(Saved data entries)
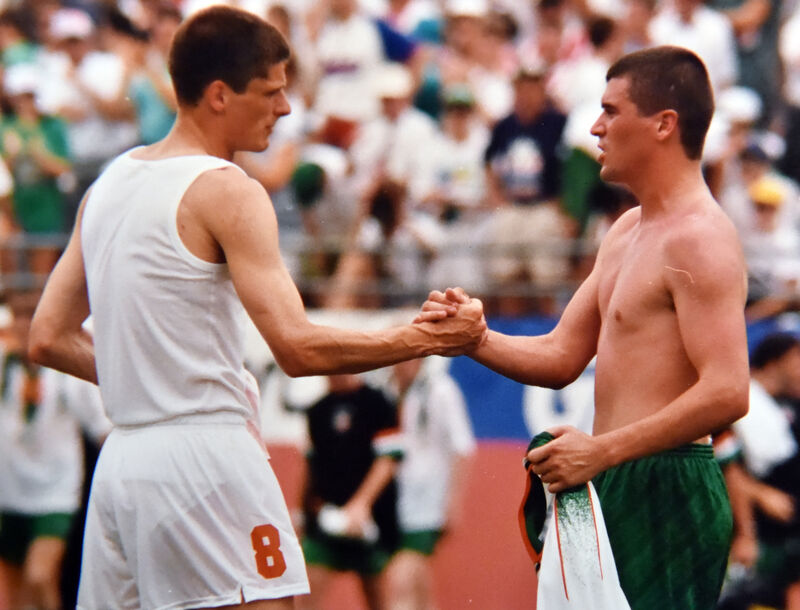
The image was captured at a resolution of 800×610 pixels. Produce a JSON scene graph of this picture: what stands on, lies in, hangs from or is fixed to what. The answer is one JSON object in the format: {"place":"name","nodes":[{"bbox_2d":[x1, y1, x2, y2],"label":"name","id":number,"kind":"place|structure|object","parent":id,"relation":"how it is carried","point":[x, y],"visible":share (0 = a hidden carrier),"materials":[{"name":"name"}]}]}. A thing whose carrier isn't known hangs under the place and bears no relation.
{"place":"outdoors","nodes":[
{"label":"outdoors","id":0,"kind":"place"},
{"bbox_2d":[256,442,537,609],"label":"running track","id":1,"kind":"structure","parent":0,"point":[479,466],"materials":[{"name":"red paint"}]},
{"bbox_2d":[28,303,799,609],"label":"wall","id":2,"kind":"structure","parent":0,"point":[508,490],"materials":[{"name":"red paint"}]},
{"bbox_2d":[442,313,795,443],"label":"blue banner","id":3,"kind":"object","parent":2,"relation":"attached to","point":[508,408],"visible":0.2,"materials":[{"name":"blue"}]},
{"label":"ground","id":4,"kind":"structure","parent":0},
{"bbox_2d":[0,293,100,609],"label":"person","id":5,"kind":"object","parent":4,"relation":"on","point":[49,419],"visible":0.79},
{"bbox_2d":[28,3,486,609],"label":"man","id":6,"kind":"object","parent":4,"relation":"on","point":[232,79],"visible":0.95},
{"bbox_2d":[301,366,401,609],"label":"person","id":7,"kind":"object","parent":4,"relation":"on","point":[350,396],"visible":0.77},
{"bbox_2d":[316,505,377,542],"label":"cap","id":8,"kind":"object","parent":7,"relation":"in","point":[333,515],"visible":0.63,"materials":[{"name":"white"}]},
{"bbox_2d":[0,0,799,310],"label":"grandstand","id":9,"kind":"object","parent":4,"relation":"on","point":[716,81],"visible":0.33},
{"bbox_2d":[0,63,72,236],"label":"person","id":10,"kind":"object","parent":9,"relation":"on","point":[39,196],"visible":0.69},
{"bbox_2d":[42,6,131,181],"label":"person","id":11,"kind":"object","parent":9,"relation":"on","point":[91,143],"visible":0.68},
{"bbox_2d":[124,7,178,148],"label":"person","id":12,"kind":"object","parent":9,"relation":"on","point":[155,126],"visible":0.48},
{"bbox_2d":[288,149,356,300],"label":"person","id":13,"kind":"object","parent":9,"relation":"on","point":[308,201],"visible":0.64},
{"bbox_2d":[310,0,382,136],"label":"person","id":14,"kind":"object","parent":9,"relation":"on","point":[343,37],"visible":0.69},
{"bbox_2d":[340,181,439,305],"label":"person","id":15,"kind":"object","parent":9,"relation":"on","point":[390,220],"visible":0.68},
{"bbox_2d":[357,65,437,200],"label":"person","id":16,"kind":"object","parent":9,"relation":"on","point":[395,128],"visible":0.7},
{"bbox_2d":[1,229,798,307],"label":"railing","id":17,"kind":"object","parent":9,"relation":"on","point":[370,292],"visible":0.5,"materials":[{"name":"grey metal"}]},
{"bbox_2d":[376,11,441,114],"label":"person","id":18,"kind":"object","parent":9,"relation":"on","point":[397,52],"visible":0.48},
{"bbox_2d":[426,83,485,220],"label":"person","id":19,"kind":"object","parent":9,"relation":"on","point":[461,138],"visible":0.65},
{"bbox_2d":[440,1,511,121],"label":"person","id":20,"kind":"object","parent":9,"relation":"on","point":[488,77],"visible":0.68},
{"bbox_2d":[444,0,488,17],"label":"white cap","id":21,"kind":"object","parent":20,"relation":"on","point":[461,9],"visible":0.82,"materials":[{"name":"white"}]},
{"bbox_2d":[483,67,567,297],"label":"person","id":22,"kind":"object","parent":9,"relation":"on","point":[526,149],"visible":0.83},
{"bbox_2d":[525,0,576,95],"label":"person","id":23,"kind":"object","parent":9,"relation":"on","point":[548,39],"visible":0.61},
{"bbox_2d":[557,11,622,227],"label":"person","id":24,"kind":"object","parent":9,"relation":"on","point":[580,124],"visible":0.53},
{"bbox_2d":[651,0,734,88],"label":"person","id":25,"kind":"object","parent":9,"relation":"on","point":[696,20],"visible":0.53},
{"bbox_2d":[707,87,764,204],"label":"person","id":26,"kind":"object","parent":9,"relation":"on","point":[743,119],"visible":0.47},
{"bbox_2d":[725,0,783,120],"label":"person","id":27,"kind":"object","parent":9,"relation":"on","point":[748,84],"visible":0.54},
{"bbox_2d":[743,176,799,312],"label":"person","id":28,"kind":"object","parent":9,"relation":"on","point":[762,206],"visible":0.6},
{"bbox_2d":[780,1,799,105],"label":"person","id":29,"kind":"object","parent":9,"relation":"on","point":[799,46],"visible":0.88},
{"bbox_2d":[386,351,473,609],"label":"person","id":30,"kind":"object","parent":4,"relation":"on","point":[429,404],"visible":0.66},
{"bbox_2d":[433,45,752,609],"label":"man","id":31,"kind":"object","parent":4,"relation":"on","point":[679,325],"visible":0.97},
{"bbox_2d":[521,430,631,609],"label":"shirt","id":32,"kind":"object","parent":31,"relation":"in","point":[562,577],"visible":0.72,"materials":[{"name":"white fabric"}]},
{"bbox_2d":[717,331,799,609],"label":"person","id":33,"kind":"object","parent":4,"relation":"on","point":[773,372],"visible":0.8}
]}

● **Problem description**:
Please copy the records above word for word, leaving out every picture.

● **Result for this exercise**:
The image was captured at a resolution of 800×610 pixels. Produce a JSON scene graph of this picture: what stands on, lies in, hangs from or is fixed to what. The answer is one JSON object in the format: {"place":"name","nodes":[{"bbox_2d":[x1, y1, x2, y2],"label":"name","id":number,"kind":"place|structure|object","parent":id,"relation":"how it is carried","point":[x, y],"visible":share (0 = a hidden carrier),"materials":[{"name":"name"}]}]}. A thing whose carrier isn't known hangs under the place and bears no relation.
{"place":"outdoors","nodes":[
{"label":"outdoors","id":0,"kind":"place"},
{"bbox_2d":[256,442,537,609],"label":"running track","id":1,"kind":"structure","parent":0,"point":[479,466],"materials":[{"name":"red paint"}]},
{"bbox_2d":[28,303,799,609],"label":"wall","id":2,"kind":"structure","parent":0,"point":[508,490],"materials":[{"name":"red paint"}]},
{"bbox_2d":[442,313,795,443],"label":"blue banner","id":3,"kind":"object","parent":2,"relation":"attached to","point":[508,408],"visible":0.2,"materials":[{"name":"blue"}]},
{"label":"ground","id":4,"kind":"structure","parent":0},
{"bbox_2d":[0,293,100,609],"label":"person","id":5,"kind":"object","parent":4,"relation":"on","point":[49,419],"visible":0.79},
{"bbox_2d":[28,3,486,609],"label":"man","id":6,"kind":"object","parent":4,"relation":"on","point":[232,79],"visible":0.95},
{"bbox_2d":[301,366,401,609],"label":"person","id":7,"kind":"object","parent":4,"relation":"on","point":[350,396],"visible":0.77},
{"bbox_2d":[316,505,377,542],"label":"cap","id":8,"kind":"object","parent":7,"relation":"in","point":[333,515],"visible":0.63,"materials":[{"name":"white"}]},
{"bbox_2d":[0,0,799,310],"label":"grandstand","id":9,"kind":"object","parent":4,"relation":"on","point":[716,81],"visible":0.33},
{"bbox_2d":[0,63,72,236],"label":"person","id":10,"kind":"object","parent":9,"relation":"on","point":[39,196],"visible":0.69},
{"bbox_2d":[42,6,131,181],"label":"person","id":11,"kind":"object","parent":9,"relation":"on","point":[91,143],"visible":0.68},
{"bbox_2d":[124,7,178,148],"label":"person","id":12,"kind":"object","parent":9,"relation":"on","point":[155,126],"visible":0.48},
{"bbox_2d":[288,149,356,300],"label":"person","id":13,"kind":"object","parent":9,"relation":"on","point":[308,201],"visible":0.64},
{"bbox_2d":[310,0,382,136],"label":"person","id":14,"kind":"object","parent":9,"relation":"on","point":[343,37],"visible":0.69},
{"bbox_2d":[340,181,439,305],"label":"person","id":15,"kind":"object","parent":9,"relation":"on","point":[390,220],"visible":0.68},
{"bbox_2d":[357,65,437,200],"label":"person","id":16,"kind":"object","parent":9,"relation":"on","point":[395,128],"visible":0.7},
{"bbox_2d":[1,229,798,307],"label":"railing","id":17,"kind":"object","parent":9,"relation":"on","point":[370,292],"visible":0.5,"materials":[{"name":"grey metal"}]},
{"bbox_2d":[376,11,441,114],"label":"person","id":18,"kind":"object","parent":9,"relation":"on","point":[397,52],"visible":0.48},
{"bbox_2d":[426,83,485,220],"label":"person","id":19,"kind":"object","parent":9,"relation":"on","point":[461,138],"visible":0.65},
{"bbox_2d":[440,1,511,121],"label":"person","id":20,"kind":"object","parent":9,"relation":"on","point":[488,77],"visible":0.68},
{"bbox_2d":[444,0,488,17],"label":"white cap","id":21,"kind":"object","parent":20,"relation":"on","point":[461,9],"visible":0.82,"materials":[{"name":"white"}]},
{"bbox_2d":[483,67,567,297],"label":"person","id":22,"kind":"object","parent":9,"relation":"on","point":[526,149],"visible":0.83},
{"bbox_2d":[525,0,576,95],"label":"person","id":23,"kind":"object","parent":9,"relation":"on","point":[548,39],"visible":0.61},
{"bbox_2d":[557,11,622,227],"label":"person","id":24,"kind":"object","parent":9,"relation":"on","point":[580,124],"visible":0.53},
{"bbox_2d":[651,0,734,88],"label":"person","id":25,"kind":"object","parent":9,"relation":"on","point":[696,20],"visible":0.53},
{"bbox_2d":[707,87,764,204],"label":"person","id":26,"kind":"object","parent":9,"relation":"on","point":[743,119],"visible":0.47},
{"bbox_2d":[725,0,783,120],"label":"person","id":27,"kind":"object","parent":9,"relation":"on","point":[748,84],"visible":0.54},
{"bbox_2d":[743,176,799,312],"label":"person","id":28,"kind":"object","parent":9,"relation":"on","point":[762,206],"visible":0.6},
{"bbox_2d":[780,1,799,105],"label":"person","id":29,"kind":"object","parent":9,"relation":"on","point":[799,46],"visible":0.88},
{"bbox_2d":[386,351,473,609],"label":"person","id":30,"kind":"object","parent":4,"relation":"on","point":[429,404],"visible":0.66},
{"bbox_2d":[433,45,752,609],"label":"man","id":31,"kind":"object","parent":4,"relation":"on","point":[679,325],"visible":0.97},
{"bbox_2d":[521,430,631,609],"label":"shirt","id":32,"kind":"object","parent":31,"relation":"in","point":[562,577],"visible":0.72,"materials":[{"name":"white fabric"}]},
{"bbox_2d":[717,331,799,609],"label":"person","id":33,"kind":"object","parent":4,"relation":"on","point":[773,372],"visible":0.8}
]}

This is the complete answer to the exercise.